▶ What to do:
Answer these questions from the passage on the purpose of education:
1. At what event did the Education Secretary make the quoted statement?
2. According to many academics, the Education Secretary's remarks painted education as what?
3. What role does the contributor hold, and at which university?

▶ Source passage:
This blog was kindly contributed by Brendan Coulson, Education Project Start-Up Lead at Nottingham Trent University.

The purpose of education is a widely debated topic across the education system. The Education Secretary stated at the HEPI Annual conference that:

We must never forget that the purpose of education is to give people the skills that will lead to a fulfilling working life.

Many academics were quick to criticise these comments and referred to the Education Secretary’s remarks as painting education as a production line creating cogs in the machinery of the economy.

Instead, some believe that the purpose of education is to provide opportunities for individuals to become active and critical makers of change, which should not be occupationally framed.

Personally, having originated from a very working-class background, where studying at a university was only a fantasy, I have witnessed the social, economic and academic benefits from studying a degree that had been aligned to an occupational discipline.

I believe that educators have a responsibility to ensure that courses provide opportunities for students to pursue a prosperous career and to climb the social mobility ladder.

▶ Excerpted data:
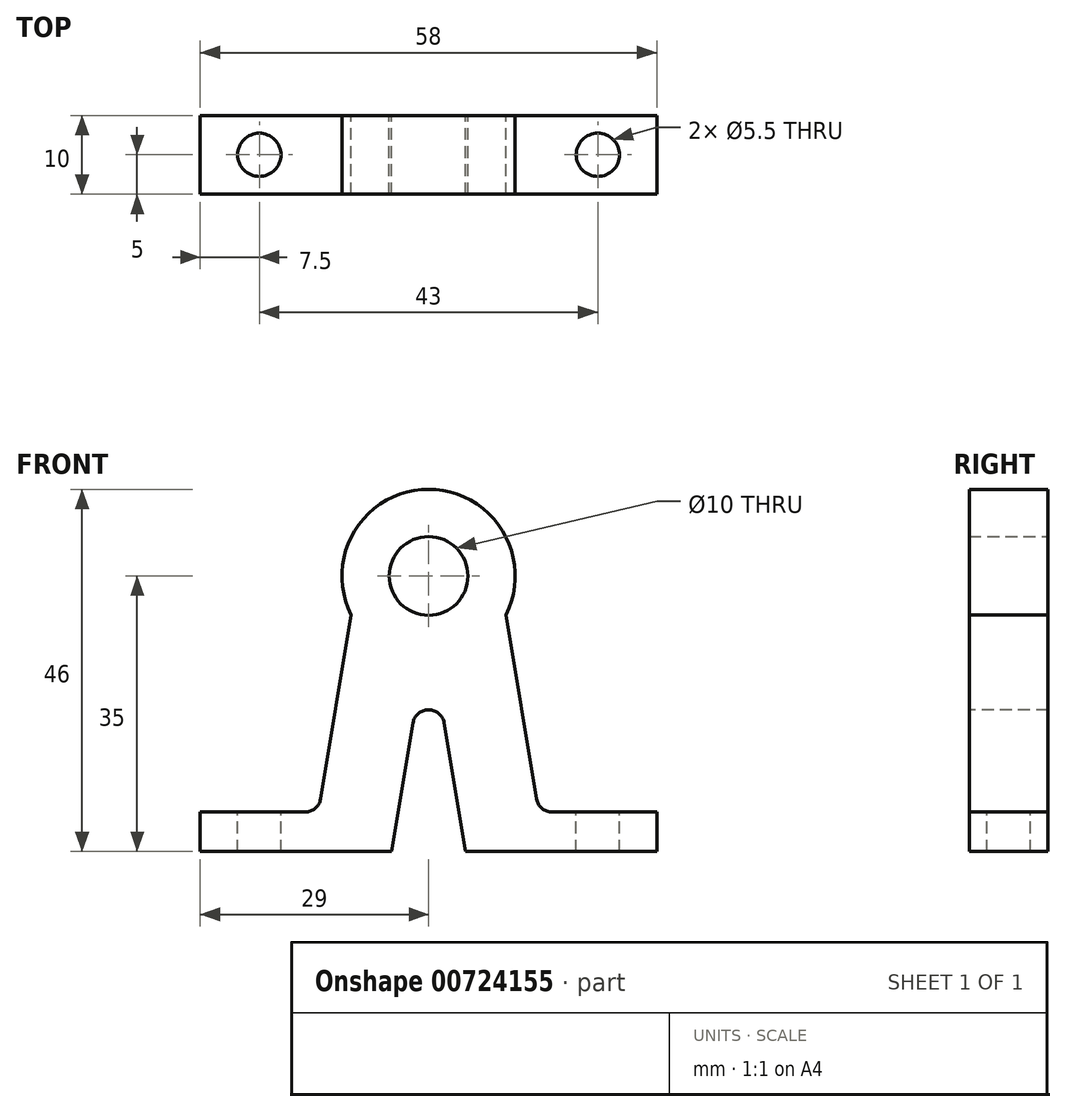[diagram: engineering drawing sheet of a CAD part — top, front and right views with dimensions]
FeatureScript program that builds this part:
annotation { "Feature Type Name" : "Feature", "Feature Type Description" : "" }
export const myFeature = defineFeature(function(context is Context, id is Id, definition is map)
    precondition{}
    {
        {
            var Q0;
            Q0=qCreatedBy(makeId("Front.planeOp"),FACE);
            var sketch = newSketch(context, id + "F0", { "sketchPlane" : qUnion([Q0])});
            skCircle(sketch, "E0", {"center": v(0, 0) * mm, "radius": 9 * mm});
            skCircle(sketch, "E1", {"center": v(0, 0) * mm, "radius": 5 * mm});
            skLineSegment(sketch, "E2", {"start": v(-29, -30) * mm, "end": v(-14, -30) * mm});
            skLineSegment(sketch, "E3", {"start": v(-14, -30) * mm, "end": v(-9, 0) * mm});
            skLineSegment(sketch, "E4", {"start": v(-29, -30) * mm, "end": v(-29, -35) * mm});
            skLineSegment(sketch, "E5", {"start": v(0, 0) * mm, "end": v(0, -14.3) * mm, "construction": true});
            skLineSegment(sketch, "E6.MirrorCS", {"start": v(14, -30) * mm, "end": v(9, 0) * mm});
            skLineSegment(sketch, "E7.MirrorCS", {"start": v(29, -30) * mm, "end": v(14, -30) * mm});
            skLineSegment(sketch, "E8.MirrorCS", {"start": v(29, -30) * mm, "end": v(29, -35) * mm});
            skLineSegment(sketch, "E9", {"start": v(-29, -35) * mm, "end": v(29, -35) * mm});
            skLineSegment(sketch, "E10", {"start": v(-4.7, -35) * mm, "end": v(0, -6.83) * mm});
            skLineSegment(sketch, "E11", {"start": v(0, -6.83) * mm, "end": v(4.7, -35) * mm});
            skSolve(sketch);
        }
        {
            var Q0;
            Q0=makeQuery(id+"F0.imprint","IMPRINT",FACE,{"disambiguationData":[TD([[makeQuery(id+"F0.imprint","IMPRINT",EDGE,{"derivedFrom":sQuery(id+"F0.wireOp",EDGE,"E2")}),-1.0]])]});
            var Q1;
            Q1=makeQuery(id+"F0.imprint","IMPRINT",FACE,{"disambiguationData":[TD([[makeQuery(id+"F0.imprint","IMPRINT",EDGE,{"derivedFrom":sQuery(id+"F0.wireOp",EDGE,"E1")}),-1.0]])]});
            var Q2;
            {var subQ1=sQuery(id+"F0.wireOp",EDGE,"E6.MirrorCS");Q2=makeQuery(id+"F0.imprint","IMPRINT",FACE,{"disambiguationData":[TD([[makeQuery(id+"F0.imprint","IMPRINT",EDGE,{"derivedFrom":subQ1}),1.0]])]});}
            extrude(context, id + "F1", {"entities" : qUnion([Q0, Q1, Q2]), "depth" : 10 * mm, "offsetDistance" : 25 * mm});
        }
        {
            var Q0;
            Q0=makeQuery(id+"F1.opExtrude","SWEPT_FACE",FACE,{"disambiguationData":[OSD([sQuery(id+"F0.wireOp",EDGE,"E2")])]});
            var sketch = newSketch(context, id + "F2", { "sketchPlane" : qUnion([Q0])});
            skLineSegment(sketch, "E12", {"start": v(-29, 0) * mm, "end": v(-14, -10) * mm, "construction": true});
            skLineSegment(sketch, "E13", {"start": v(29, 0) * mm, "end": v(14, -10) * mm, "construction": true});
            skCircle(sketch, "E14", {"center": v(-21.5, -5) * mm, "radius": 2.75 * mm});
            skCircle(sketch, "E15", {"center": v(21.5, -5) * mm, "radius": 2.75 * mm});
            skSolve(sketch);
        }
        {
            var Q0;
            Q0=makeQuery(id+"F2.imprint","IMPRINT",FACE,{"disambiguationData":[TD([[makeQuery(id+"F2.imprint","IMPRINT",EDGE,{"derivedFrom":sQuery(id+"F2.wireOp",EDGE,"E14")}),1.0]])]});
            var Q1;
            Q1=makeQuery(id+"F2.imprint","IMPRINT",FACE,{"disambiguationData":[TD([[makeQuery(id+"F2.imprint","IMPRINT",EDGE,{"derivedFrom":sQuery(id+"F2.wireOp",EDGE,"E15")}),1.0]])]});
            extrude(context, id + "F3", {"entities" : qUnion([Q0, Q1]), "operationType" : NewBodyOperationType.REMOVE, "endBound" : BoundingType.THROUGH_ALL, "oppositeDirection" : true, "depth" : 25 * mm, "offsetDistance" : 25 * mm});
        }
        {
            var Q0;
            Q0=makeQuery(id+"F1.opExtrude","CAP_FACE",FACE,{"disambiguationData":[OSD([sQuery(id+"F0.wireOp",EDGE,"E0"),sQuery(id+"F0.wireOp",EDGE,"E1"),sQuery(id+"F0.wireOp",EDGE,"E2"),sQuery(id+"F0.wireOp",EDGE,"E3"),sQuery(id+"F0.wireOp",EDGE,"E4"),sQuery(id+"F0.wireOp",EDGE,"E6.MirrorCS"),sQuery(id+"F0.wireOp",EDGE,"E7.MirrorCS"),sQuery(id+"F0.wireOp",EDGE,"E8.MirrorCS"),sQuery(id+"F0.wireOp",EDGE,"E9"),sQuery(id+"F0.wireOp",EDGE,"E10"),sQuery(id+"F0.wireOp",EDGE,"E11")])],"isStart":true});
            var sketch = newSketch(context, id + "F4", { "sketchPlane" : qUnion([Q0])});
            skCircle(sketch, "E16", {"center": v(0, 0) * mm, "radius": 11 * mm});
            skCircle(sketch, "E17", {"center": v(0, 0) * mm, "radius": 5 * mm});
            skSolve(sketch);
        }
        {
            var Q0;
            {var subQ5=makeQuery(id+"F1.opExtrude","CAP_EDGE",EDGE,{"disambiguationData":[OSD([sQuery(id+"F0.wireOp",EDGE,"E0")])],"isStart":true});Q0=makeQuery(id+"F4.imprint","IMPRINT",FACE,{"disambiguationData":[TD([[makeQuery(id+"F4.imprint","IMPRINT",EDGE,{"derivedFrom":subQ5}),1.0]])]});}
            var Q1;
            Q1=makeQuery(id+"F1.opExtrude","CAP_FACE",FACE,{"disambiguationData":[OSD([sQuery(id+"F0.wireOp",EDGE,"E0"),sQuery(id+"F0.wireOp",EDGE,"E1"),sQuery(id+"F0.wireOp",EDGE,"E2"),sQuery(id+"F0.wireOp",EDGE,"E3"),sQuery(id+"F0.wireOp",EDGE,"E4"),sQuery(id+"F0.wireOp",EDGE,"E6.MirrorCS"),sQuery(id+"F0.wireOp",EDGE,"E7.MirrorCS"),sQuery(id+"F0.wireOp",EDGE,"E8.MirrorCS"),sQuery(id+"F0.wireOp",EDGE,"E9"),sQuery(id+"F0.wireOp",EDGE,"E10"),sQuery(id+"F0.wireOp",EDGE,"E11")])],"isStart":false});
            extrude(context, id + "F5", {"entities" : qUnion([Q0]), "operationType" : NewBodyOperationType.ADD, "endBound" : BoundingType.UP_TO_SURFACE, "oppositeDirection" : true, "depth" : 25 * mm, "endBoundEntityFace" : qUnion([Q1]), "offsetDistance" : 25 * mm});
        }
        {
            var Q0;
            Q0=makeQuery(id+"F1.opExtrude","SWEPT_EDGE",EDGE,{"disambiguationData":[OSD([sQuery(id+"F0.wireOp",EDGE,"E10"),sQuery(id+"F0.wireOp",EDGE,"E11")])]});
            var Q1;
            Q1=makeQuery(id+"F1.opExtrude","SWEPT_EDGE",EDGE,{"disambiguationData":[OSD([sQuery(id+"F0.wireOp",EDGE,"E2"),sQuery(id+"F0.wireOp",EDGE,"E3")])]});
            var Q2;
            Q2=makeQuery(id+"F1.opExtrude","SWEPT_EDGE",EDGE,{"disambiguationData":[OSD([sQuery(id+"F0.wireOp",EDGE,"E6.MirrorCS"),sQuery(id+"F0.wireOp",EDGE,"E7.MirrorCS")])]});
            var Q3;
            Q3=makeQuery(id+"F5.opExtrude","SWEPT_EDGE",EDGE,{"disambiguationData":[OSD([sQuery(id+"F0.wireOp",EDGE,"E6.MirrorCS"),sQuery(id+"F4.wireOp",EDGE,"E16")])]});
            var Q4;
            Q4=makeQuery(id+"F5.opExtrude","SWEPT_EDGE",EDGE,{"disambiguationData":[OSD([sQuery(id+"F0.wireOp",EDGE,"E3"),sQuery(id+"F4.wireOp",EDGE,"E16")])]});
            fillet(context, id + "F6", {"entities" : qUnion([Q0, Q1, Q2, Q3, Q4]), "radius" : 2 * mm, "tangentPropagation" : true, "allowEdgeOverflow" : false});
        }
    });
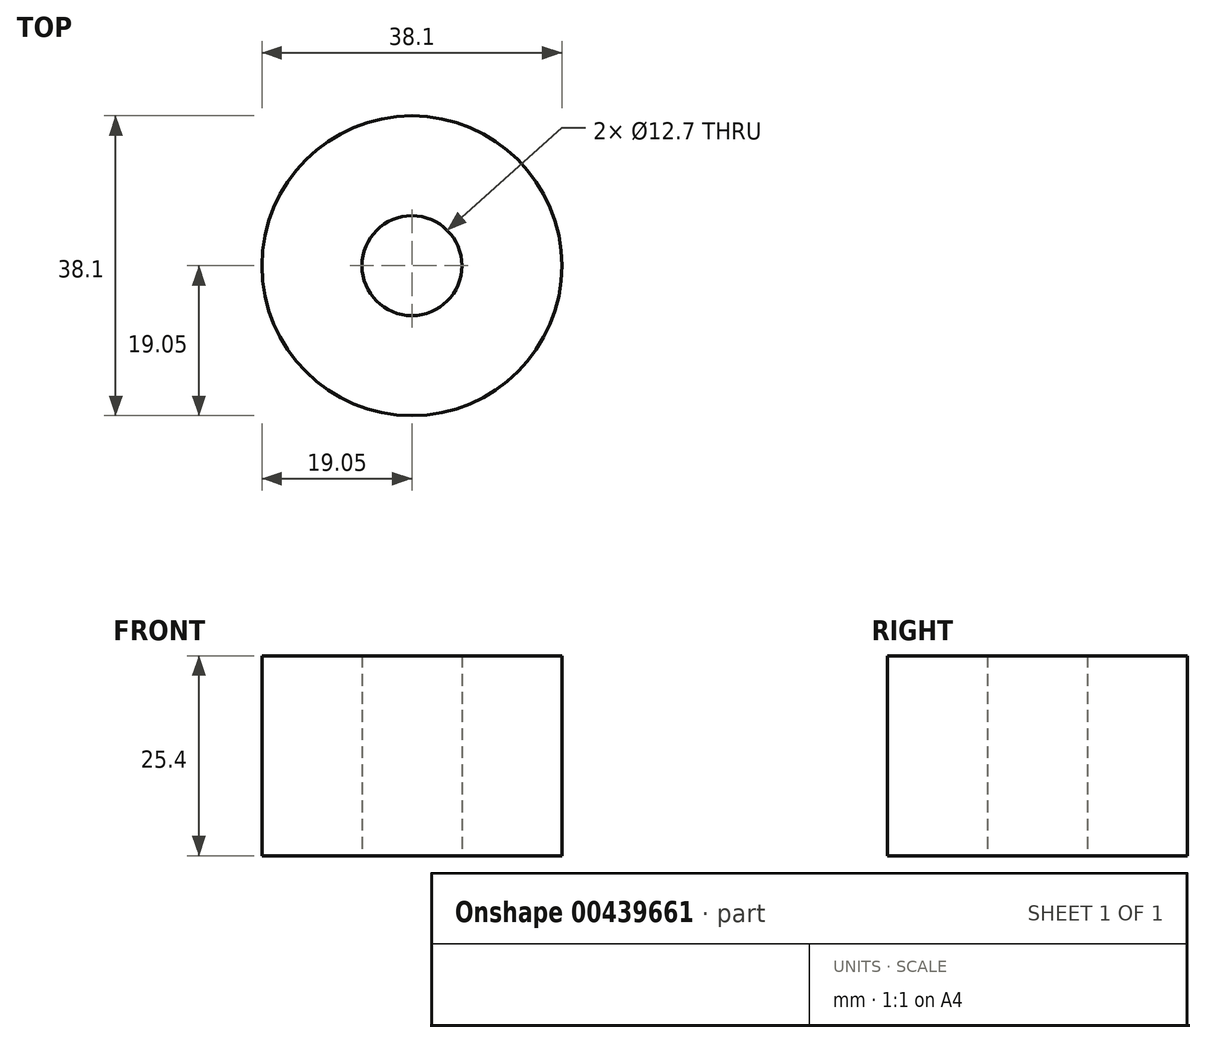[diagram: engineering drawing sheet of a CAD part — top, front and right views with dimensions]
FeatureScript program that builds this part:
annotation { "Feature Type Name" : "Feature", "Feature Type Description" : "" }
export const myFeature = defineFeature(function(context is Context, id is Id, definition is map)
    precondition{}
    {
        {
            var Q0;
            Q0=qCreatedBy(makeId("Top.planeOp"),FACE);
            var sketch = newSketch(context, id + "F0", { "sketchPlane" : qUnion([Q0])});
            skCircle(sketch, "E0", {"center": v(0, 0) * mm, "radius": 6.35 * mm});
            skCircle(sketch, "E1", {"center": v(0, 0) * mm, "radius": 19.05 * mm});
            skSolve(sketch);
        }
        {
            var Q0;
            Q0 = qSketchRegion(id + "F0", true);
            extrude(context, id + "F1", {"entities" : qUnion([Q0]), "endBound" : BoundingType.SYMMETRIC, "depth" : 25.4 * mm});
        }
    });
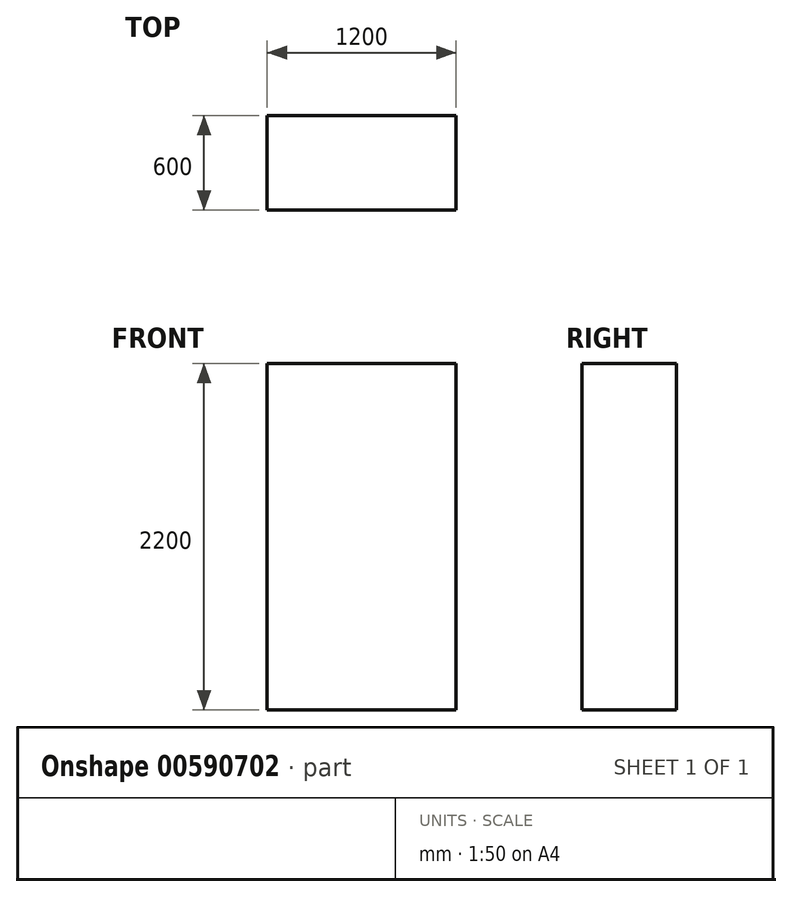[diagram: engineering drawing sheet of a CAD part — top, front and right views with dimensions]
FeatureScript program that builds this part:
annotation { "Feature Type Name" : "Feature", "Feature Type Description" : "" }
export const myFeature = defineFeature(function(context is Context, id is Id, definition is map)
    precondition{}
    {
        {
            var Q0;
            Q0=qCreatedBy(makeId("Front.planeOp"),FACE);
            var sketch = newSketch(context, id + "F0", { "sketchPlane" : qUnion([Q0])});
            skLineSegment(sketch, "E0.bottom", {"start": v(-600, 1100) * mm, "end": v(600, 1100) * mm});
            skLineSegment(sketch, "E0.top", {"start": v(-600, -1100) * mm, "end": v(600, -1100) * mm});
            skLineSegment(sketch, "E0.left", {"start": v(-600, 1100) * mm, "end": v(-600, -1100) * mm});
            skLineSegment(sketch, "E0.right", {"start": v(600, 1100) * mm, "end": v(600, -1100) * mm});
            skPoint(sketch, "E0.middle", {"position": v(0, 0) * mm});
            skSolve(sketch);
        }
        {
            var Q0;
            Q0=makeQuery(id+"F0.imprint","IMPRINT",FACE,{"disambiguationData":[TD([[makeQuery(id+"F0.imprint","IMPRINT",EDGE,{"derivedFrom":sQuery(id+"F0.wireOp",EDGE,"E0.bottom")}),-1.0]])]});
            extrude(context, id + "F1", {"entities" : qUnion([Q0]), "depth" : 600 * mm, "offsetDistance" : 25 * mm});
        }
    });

▶ Written solution:
1. The HEPI Annual conference.
2. A production line creating cogs in the machinery of the economy.
3. Education Project Start-Up Lead at Nottingham Trent University.